Not a dime to prevent millions of Americans from losing their homes, but hundreds of billions of dollars to murder Muslim20women and children and to create millions of refugees, many of whom will either sign up with insurgents or end up as the next wave of immigrants into America.


This is the way the American government works. And it thinks it is a "city on the hill, a light unto the world."


Americans elected Obama because he said he would end the gratuitous criminal wars of the Bush brownshirts, wars that have destroyed America's reputation and financial solvency and serve no public interest. But once in office Obama found that he was ruled by the military/security complex. War is not being ended, merely transferred from the unpopular war in Iraq to the more popular war in Afghanistan. Meanwhile, Obama, in violation of Pakistan's sovereignty, continues to attack "targets" in Pakistan. In place of a war in Iraq, the military/security complex now has two wars going in much more difficult circumstances.
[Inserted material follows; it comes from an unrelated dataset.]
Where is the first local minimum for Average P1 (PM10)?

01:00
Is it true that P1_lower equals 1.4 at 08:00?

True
Viewing the promotion gravy train that results from decades of warfare, the US officer corps has responded to the "challenge to American security" from the Taliban. "We have to kill them over there before they come over here." No member of the US government or its numerous well-paid agents has ever explained how the Taliban, which is focused on Afghanistan, could ever get to America. Yet this hyped fear is sufficient for the public to support the continuing enrichment of the military/security complex, while American homes are foreclosed by the banksters who have destroyed the retirement prospects of the US population..
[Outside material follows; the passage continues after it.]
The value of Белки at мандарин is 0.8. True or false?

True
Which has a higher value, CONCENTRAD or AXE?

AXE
According to Pentagon budget documents, by next year the cost of the war against Afghanistan will exceed the cost of the war against Iraq. According to a Nobel prize-winning economist and a budget expert at Harvard University, the war against Iraq has cost the American taxpayers $3 trillion, that is, $3,000 billion in out-of-pocket and already incurred future costs, such as caring for veterans.


If the Pentagon is correct, then by next year the US government will have squandered $6 trillion dollars on two wars, the only purpose of which is to enrich the munitions manufacturers and the "security" bureaucracy.


The human and social costs are dramatic as well and not only for the Iraqi, Afghan, and Pakistani populations ravaged by American bombs. Dahr Jamail reports that US Army psychiatrists have concluded that by their third deployment, 30 percent of American troops are mental wrecks. Among the costs that reverberate across generations of Americans are elevated rates of suicide, unemployment, divorce, child and spousal abuse, drug and alcohol addiction, homelessness and incarceration. http://www.truthout .org/051209J? n


In the Afghan "desert of death" the Obama administration is constructing a giant military base. Why? What does the internal politics of Afghanistan have to do with the US?


What is this enormous waste of resources that America does not have accomplishing besides enriching the American munitions industry?


China and to some extent India are the rising powers in the world. Russia, the largest country on earth, is armed with a nuclear arsenal as terrifying as the American one. The US dollar's role as reserve currency, the most important source of American power, is undermined by the budget deficits that result from the munition corporations' wars and the bankster bailouts.


Why is the US making itself impotent fighting wars that have nothing whatsoever to do with its security, wars that are, in fact, threatening its security?


The answer is that the military/security lobby, the financial gangsters, and AIPAC rule. The American people be damned.